Additionally, include a line (e.g., in a comment) in each ISSUE file
that references this documentation.
I follow this process every time.
The benefits are:
- Context Restoration: Even if I've forgotten what I was doing, the Agent can instantly restore the context from a "plain" state by reading these files.
- Traceability: If a bug appears, I can trace back exactly when and why certain development choices were made.
The resulting output from the prompt looks like this:
Confirming the final configuration.
⏺ Searched for 1 pattern (ctrl+o to expand)
⏺ Completed. Overview of the created Cognitive Debt Reduction Mechanism:
.qa_session/
├── README.md ← 2-minute overview. Reading order guide.
├── AGENT_RUNBOOK.md ← Check before delegating to Agent. Autonomy, pitfalls, and completion criteria.
├── ARCHITECTURE_CONTEXT.md ← Tech map for zero-knowledge starts.
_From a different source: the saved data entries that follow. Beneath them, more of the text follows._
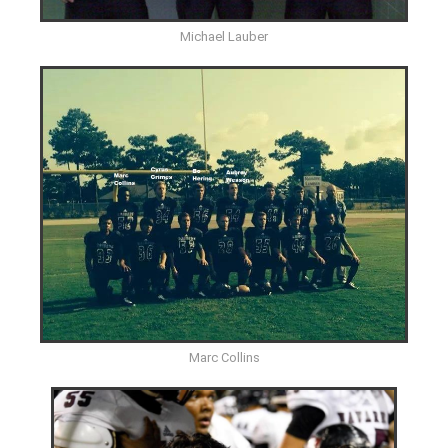
Michael Lauber
Marc Collins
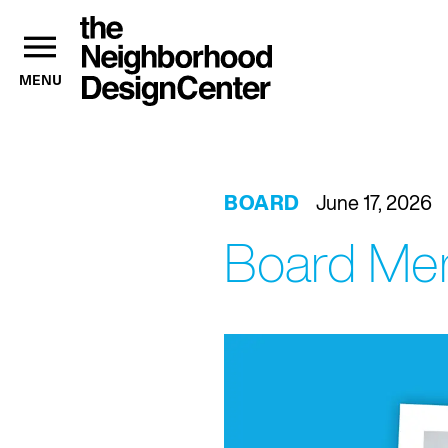
MENU
BOARD
June 17, 2026
Board Mem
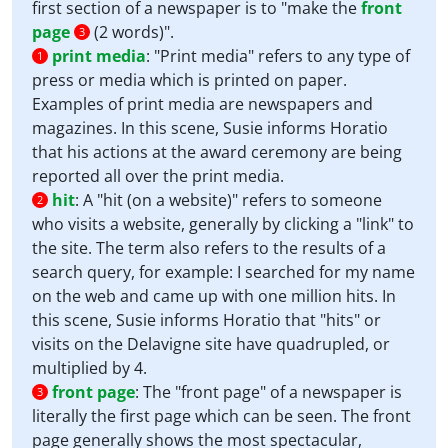
first section of a newspaper is to "make the
front
page
(2 words)".
3
print media
:
"Print media" refers to any type of
1
press or media which is printed on paper.
Examples of print media are newspapers and
magazines. In this scene, Susie informs Horatio
that his actions at the award ceremony are being
reported all over the print media.
hit
:
A "hit (on a website)" refers to someone
2
who visits a website, generally by clicking a "link" to
the site. The term also refers to the results of a
search query, for example: I searched for my name
on the web and came up with one million hits. In
this scene, Susie informs Horatio that "hits" or
visits on the Delavigne site have quadrupled, or
multiplied by 4.
front page
:
The "front page" of a newspaper is
3
literally the first page which can be seen. The front
page generally shows the most spectacular,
Includes self-update rules.
├── reports/
│ └── QA-001_*.md ← Investigation history and rationale.
└── issues/
├── INDEX.md ← Central registry. Delegation-ready column, templates, self-update rules.
└── ISSUE-001 to 007_*.md ← Reference comments added to all entries.
Design choices implemented to reduce cognitive debt:
┌────────────────────────────┬────────────────────────┬──────────────────────────────────────────────────────┐
│ Feature │ Location │ Effect │
├────────────────────────────┼────────────────────────┼──────────────────────────────────────────────────────┤
│ Quick Turn-Around Table │ README.md │ Identifies "what to read" in 2s based on objective. │
├────────────────────────────┼────────────────────────┼──────────────────────────────────────────────────────┤
│ Delegation Readiness Table │ INDEX.md + RUNBOOK.md │ Instant judgment on whether to assign to an Agent. │
├────────────────────────────┼────────────────────────┼──────────────────────────────────────────────────────┤
│ Pitfalls & Exit Criteria │ RUNBOOK.md Section 3 │ Defines "what not to do" and "definition of done." │
├────────────────────────────┼────────────────────────┼──────────────────────────────────────────────────────┤
│ Copy-Paste Templates │ INDEX.md │ Ready to paste immediately when launching an Agent. │
├────────────────────────────┼────────────────────────┼──────────────────────────────────────────────────────┤
│ Glossary │ CONTEXT.md Section 1 │ Prevents Agents from stalling on specific jargon. │
├────────────────────────────┼────────────────────────┼──────────────────────────────────────────────────────┤
│ File Map (Copy-Ready) │ CONTEXT.md Section 2 │ Minimizes time spent searching for file paths. │
├────────────────────────────┼────────────────────────┼──────────────────────────────────────────────────────┤
│ Dual-System Diagram │ CONTEXT.md Section 3 │ Forces understanding of the biggest trap first. │
├────────────────────────────┼────────────────────────┼──────────────────────────────────────────────────────┤
│ Self-Update Rules │ End of each file │ Prevents info decay. Defines update timing/targets. │
├────────────────────────────┼────────────────────────┼──────────────────────────────────────────────────────┤
│ HTML Comment Ref Lines │ Header of all ISSUES │ Ensures navigation to vital docs from any issue. │
└────────────────────────────┴────────────────────────┴──────────────────────────────────────────────────────┘
Summary
My current best practice is to leave behind fact-based intermediate documentation. This ensures that the development is correct, reduces our cognitive debt, and allows for immediate action.
It’s a classic approach, but in the end, it actually makes things easier when delegating tasks like security verification to an AI.